-- BEGIN Provided text --
In the 1920s & 1930s the three biggest sports were baseball, horse racing, & boxing. In 1926, a tough nineteen-year-old named Jim Braddock decided to try his hand at boxing. He wasn’t very big, but he could take a punch. Braddock was a born underdog; a middleweight who fought as a heavyweight. He grew up in Hell’s Kitchen and New York boxing crowds treated him like a favorite son as he lost only one fight in his first three years.

In his first heavyweight championship fight, Braddock was facing a veteran fighter with a great jab. After a few rounds his trainer told him: Jim, you gotta stop that left hand jab! Braddock fired back: it feels like I’m stopping every one of ’em. After the fight the champ pointed to a big bruise on his left shoulder. He said Braddock only hit him there twice, but left quite an impression. The champ told reporters that if Braddock knew how to use his left hand, he could’ve won the fight.

Braddock lost the fight and badly broke his right hand. The doctor said he would have to re-break the hand in order to set it correctly. Braddock couldn’t afford to have it re-broken, so during his next fight he broke it on purpose, and had it reset. With a nagging hand injury, Braddock’s career started to flag. He started losing. Almost every time he fought he broke his hand again. He once fought a man named Abe Feldman, a fighter he should’ve easily handled, but Braddock was protecting his right hand, and was miserable with his left. The referee stopped the bought and threw them both out of the ring.

Soon the depression was in full swing. Braddock was out of boxing and working as a longshoreman. He shoveled coal, and worked odd jobs to pay the bills. His right hand was so badly injured that he had to do his work mostly with his left. Over time his left hand became stronger and more coordinated. For those two years he was away from the ring his right hand finally had time to heal properly.

One day Braddock got a call out of the blue to fight an up-and-comer named John Griffith, who needed an easy win. The fight was in two days, so Braddock had no time to train, but he fought anyway, and won. Braddock went on to beat John Henry Lewis, and Art Lasky. The heavyweight champ, Max Baer, needed an easy title defense, so his manager set up a fight with Braddock. Baer was a flamboyant champion who killed one man in the ring and ruined the career of two others. He was a dirty fighter who got by on superior size and a huge personality. Everyone knew he would destroy Braddock.

The rest is history (See Cinderella Man, the movie). Braddock fought Max Baer at Madison Square Garden and beat him in a unanimous decision, in large part due to Braddock’s incredible left hand jab and powerful right hand.

When it was all over Braddock talked about his time on the docks. He had been unable to use his right hand, so he had to learn to rely on his left. That made him a better boxer. He would’ve never won the heavyweight championship without losing his right hand for a few years, and washing out of boxing long enough for his right hand to heal.

This story is a great example of what it means to participate in Lenten fasts.
-- END Provided text --
-- BEGIN Excerpted data --
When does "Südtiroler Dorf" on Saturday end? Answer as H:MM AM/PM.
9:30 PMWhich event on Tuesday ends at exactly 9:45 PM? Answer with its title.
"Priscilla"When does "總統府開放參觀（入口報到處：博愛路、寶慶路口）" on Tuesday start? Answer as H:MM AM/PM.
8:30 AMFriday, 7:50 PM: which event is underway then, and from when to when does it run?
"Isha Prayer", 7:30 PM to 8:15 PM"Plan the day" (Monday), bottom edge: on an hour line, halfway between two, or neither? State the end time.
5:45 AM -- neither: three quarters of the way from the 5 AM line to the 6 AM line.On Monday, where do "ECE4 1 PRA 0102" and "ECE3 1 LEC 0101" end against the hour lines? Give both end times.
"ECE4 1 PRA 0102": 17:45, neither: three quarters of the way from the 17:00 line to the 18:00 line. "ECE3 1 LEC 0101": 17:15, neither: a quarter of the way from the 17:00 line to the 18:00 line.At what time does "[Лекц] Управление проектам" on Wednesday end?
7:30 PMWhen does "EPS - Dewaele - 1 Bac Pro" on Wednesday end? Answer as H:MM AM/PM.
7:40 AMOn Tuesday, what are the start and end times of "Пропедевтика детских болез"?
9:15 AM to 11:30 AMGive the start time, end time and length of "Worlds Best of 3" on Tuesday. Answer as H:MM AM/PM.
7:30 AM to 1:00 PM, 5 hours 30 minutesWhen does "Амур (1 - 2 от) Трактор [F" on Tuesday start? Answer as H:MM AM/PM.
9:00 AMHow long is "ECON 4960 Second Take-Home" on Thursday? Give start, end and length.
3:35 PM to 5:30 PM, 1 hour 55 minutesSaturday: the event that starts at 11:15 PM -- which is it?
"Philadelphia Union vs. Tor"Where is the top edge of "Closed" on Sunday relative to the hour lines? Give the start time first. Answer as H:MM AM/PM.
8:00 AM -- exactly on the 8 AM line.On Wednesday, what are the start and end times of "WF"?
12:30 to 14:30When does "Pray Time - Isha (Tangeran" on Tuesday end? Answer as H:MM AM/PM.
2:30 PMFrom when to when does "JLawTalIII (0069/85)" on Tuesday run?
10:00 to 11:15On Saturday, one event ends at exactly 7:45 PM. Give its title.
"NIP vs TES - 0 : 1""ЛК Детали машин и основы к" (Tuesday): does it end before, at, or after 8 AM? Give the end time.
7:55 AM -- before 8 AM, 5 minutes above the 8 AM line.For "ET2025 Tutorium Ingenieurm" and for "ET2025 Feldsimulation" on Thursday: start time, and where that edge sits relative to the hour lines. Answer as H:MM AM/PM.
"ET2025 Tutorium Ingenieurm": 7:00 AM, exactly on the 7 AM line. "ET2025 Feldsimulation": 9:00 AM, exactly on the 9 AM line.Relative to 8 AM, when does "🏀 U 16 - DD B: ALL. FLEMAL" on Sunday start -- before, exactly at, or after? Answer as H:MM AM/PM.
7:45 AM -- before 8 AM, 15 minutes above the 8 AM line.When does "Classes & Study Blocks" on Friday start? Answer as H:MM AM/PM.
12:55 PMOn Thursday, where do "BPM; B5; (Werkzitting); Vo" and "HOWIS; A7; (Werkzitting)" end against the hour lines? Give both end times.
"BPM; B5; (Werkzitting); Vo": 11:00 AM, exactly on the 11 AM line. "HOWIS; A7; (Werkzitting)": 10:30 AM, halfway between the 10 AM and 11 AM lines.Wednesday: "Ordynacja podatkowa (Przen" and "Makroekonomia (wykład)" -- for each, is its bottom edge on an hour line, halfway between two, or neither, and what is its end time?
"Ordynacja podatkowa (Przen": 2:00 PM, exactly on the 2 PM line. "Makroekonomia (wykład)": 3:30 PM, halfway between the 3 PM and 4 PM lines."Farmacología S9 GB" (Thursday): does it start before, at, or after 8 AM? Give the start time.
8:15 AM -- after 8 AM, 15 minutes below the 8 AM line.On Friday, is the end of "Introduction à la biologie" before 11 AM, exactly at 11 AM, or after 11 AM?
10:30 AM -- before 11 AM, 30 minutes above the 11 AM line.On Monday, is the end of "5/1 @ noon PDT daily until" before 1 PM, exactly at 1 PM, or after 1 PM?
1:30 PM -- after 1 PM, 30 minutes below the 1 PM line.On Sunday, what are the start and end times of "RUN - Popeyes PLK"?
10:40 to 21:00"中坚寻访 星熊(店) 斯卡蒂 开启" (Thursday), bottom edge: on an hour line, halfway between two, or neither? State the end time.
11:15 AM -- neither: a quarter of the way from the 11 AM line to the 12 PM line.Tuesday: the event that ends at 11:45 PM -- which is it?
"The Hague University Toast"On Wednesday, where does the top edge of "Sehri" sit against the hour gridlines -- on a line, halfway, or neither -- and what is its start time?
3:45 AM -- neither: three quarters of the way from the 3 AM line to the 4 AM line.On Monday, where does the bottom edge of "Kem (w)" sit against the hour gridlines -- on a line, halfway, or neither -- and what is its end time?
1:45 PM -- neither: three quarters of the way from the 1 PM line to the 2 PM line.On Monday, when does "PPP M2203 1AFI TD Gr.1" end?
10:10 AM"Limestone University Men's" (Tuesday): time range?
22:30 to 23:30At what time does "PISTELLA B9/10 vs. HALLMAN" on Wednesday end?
-- END Excerpted data --
[Directions]
#1 In the boxing story, where did Braddock fight Max Baer?
#2 Repeat the boxing story word for word, beginning at the words "The rest is" and stopping after "hand to heal.".

[Outputs]
#1 At Madison Square Garden.

#2
The rest is history (See Cinderella Man, the movie). Braddock fought Max Baer at Madison Square Garden and beat him in a unanimous decision, in large part due to Braddock’s incredible left hand jab and powerful right hand.

When it was all over Braddock talked about his time on the docks. He had been unable to use his right hand, so he had to learn to rely on his left. That made him a better boxer. He would’ve never won the heavyweight championship without losing his right hand for a few years, and washing out of boxing long enough for his right hand to heal.